Assignment: Please rewrite the listing below, changing "Maintenance form" to "Inspection form" everywhere it appears and keeping every other line the same. Leave the pictures out of your copy.

Provided records:
________________________________________

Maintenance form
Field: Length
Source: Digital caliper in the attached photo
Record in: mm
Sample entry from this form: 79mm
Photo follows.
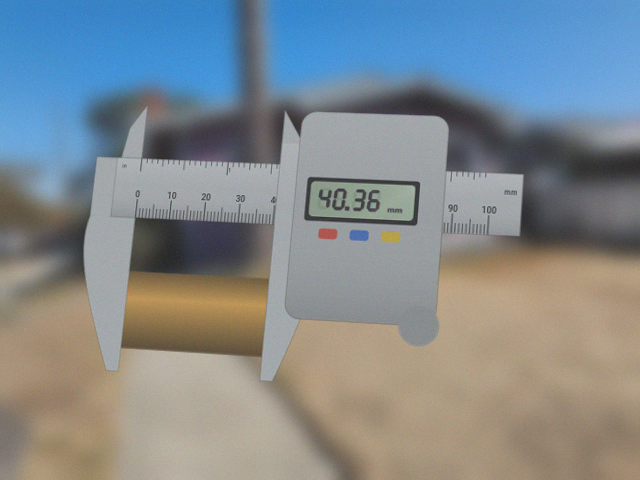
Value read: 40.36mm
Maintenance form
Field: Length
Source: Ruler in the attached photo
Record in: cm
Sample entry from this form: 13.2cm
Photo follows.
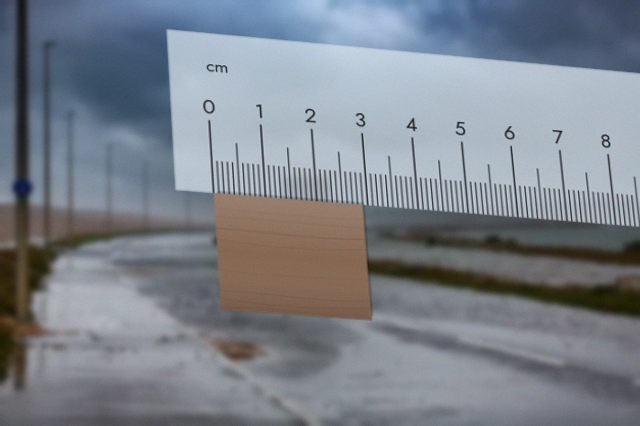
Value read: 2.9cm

________________________________________

The answer:
Inspection form
Field: Length
Source: Digital caliper in the attached photo
Record in: mm
Sample entry from this form: 79mm
Photo follows.
Value read: 40.36mm
Inspection form
Field: Length
Source: Ruler in the attached photo
Record in: cm
Sample entry from this form: 13.2cm
Photo follows.
Value read: 2.9cm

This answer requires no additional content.